Ekeney and Petsoe were two hamlets that once lay near to the village of Emberton.
‘Ekeney’ meant ‘the island of oaks’, whilst ‘Petsoe’ was probably derived from ‘Pet’s hoe’ or ‘Peter’s place’.
No reference is made to either community in the Domesday Book, although by 1252 each village had a separate chapel, with the two being united in 1459 under a single rector, Thomas Bloxham.
The Black Death probably decimated the population, and by the end of the 15th century Ekeney had lost its identity, amalgamating with its neighbour around 1509 to become ‘Ekeney cum Petsoe’.
A final decline seems to have begun during the mid-16th century, and a report of 1561 states “nec Ecclia nec Populus” - neither church nor congregation. In fact the Ekeney chapel was pulled down long ago, although the chancel is said to have been re-erected as a chapel on the south side of Stoke Goldington Church.
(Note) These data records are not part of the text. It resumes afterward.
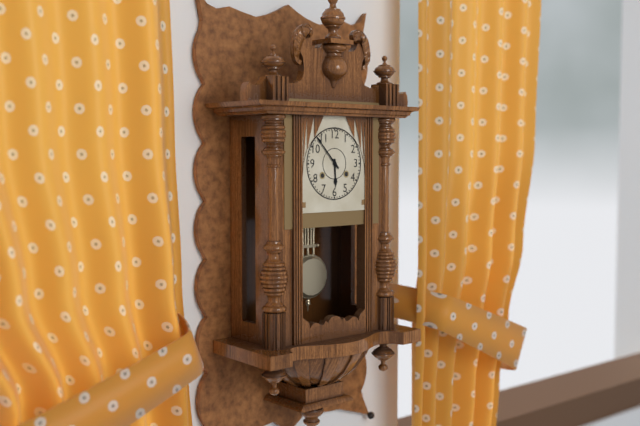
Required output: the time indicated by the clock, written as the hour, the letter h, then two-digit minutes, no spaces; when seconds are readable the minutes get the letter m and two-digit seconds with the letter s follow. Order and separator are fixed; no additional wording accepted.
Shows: 5h53
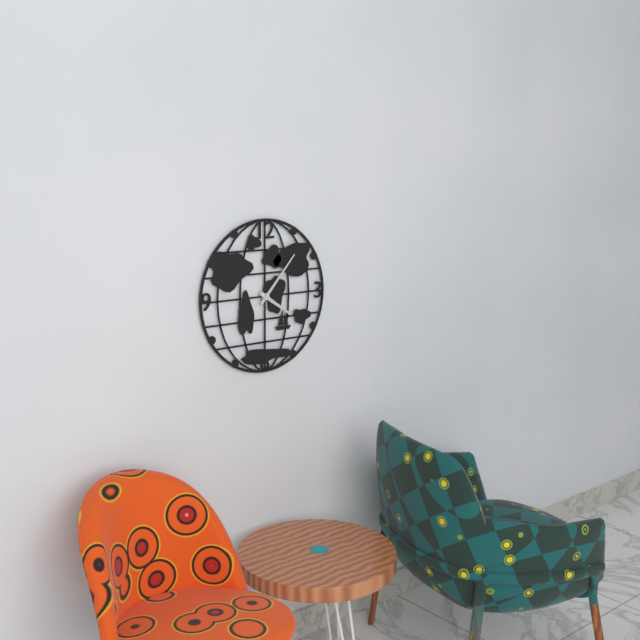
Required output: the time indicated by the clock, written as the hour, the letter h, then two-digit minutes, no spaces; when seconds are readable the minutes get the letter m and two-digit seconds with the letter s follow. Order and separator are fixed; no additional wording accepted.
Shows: 4h07
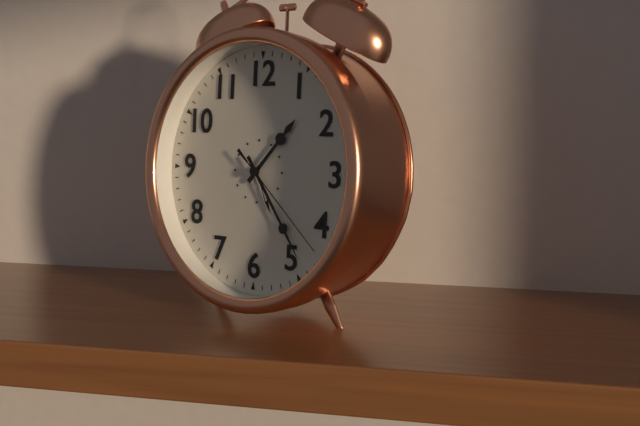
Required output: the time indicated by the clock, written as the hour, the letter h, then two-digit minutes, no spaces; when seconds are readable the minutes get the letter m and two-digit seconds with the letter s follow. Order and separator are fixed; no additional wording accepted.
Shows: 1h24m22s
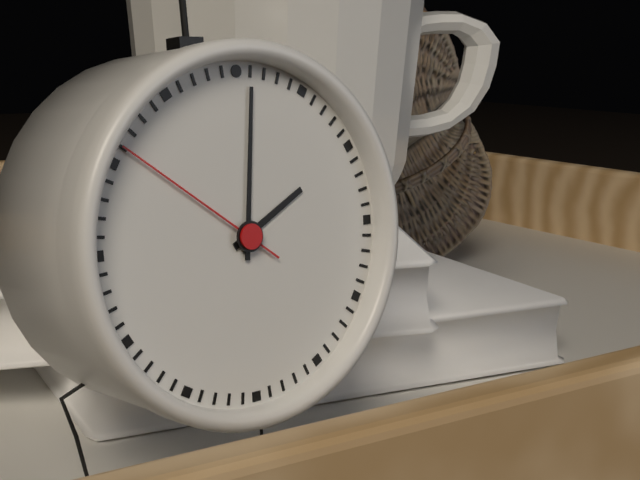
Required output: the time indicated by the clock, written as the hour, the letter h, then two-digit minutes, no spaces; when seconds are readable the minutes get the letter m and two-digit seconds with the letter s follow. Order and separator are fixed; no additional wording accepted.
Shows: 2h01m51s
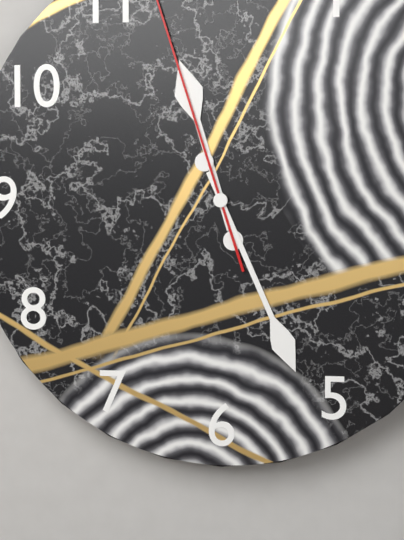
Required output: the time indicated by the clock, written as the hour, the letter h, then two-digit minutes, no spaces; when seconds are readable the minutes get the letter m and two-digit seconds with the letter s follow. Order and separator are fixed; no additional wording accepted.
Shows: 11h26
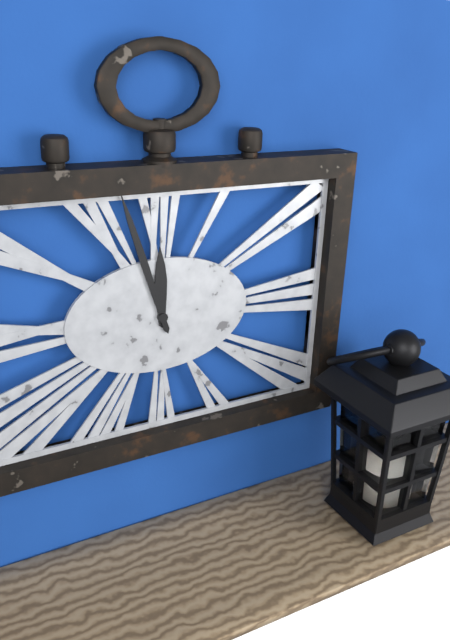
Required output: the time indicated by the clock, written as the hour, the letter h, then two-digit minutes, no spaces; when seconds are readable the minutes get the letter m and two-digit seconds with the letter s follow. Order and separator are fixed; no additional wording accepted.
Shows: 11h57
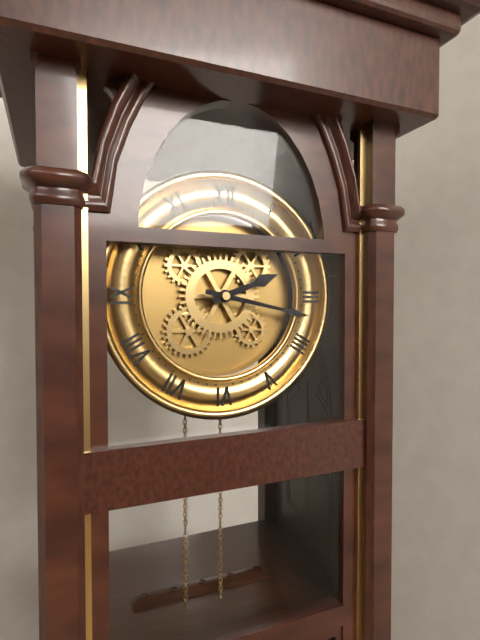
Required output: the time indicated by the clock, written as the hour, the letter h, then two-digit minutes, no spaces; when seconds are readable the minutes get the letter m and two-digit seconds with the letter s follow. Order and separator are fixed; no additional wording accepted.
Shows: 2h17
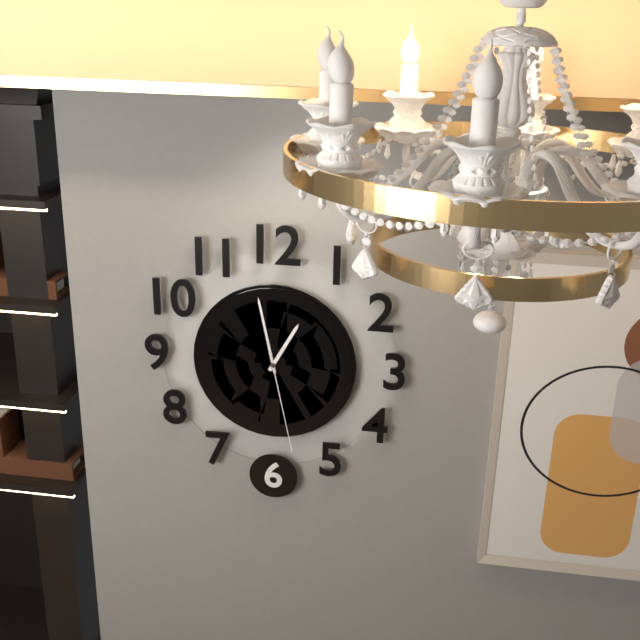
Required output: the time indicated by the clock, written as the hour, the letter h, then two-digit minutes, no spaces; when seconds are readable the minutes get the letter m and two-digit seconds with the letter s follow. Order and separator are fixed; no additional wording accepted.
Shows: 12h58m28s
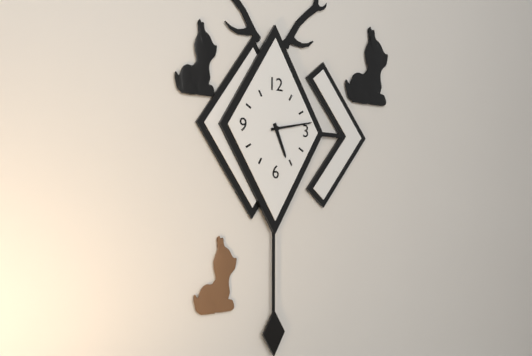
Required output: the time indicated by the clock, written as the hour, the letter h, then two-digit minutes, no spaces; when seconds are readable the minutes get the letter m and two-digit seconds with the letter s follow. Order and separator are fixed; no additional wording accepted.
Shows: 5h13
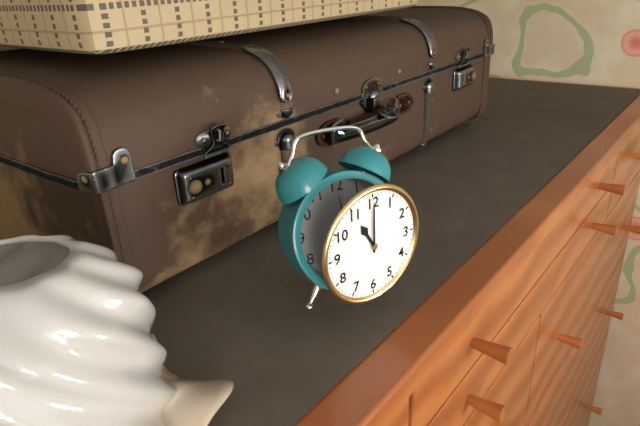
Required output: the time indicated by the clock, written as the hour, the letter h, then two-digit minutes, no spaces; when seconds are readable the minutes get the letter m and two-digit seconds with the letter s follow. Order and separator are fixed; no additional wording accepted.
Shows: 11h00
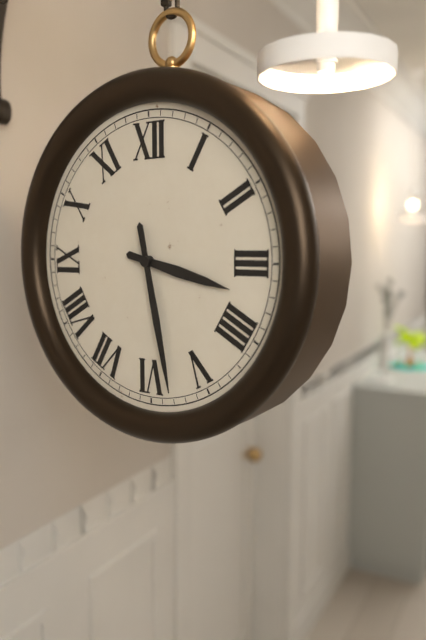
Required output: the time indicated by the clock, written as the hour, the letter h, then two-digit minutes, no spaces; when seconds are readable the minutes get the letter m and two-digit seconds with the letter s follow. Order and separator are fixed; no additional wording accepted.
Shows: 3h28
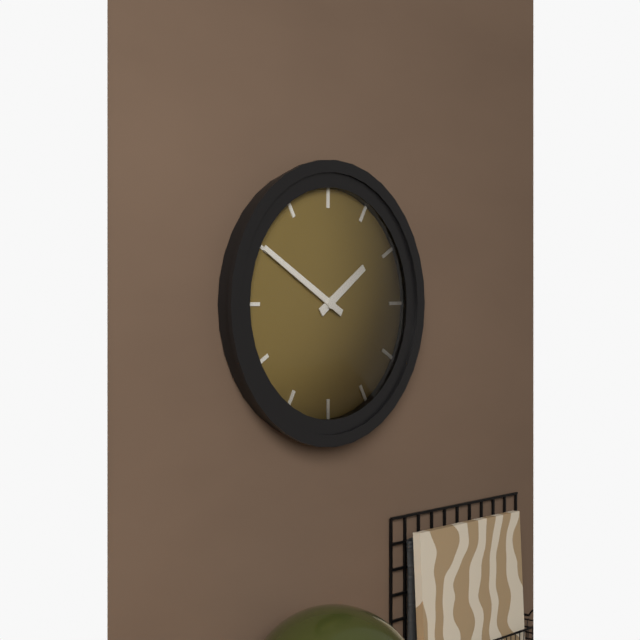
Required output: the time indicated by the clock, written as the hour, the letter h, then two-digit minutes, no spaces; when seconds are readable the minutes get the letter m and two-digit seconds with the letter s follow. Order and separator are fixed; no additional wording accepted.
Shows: 1h50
For many years the field in which the Ekeney chapel stood was known as St Martin’s field, and legend maintains that in the old burial ground lie the remains of a priest, laid to rest with a gold chain around his neck.
As for Petsoe chapel, this had fallen into disuse by 1560, and no trace now remains.
Whilst the two hamlets have long since vanished, a symbolic representation was embroidered on a banner in Emberton church - a cloak of St Martin’s for Ekeney, and a staff and cockleshell for St James.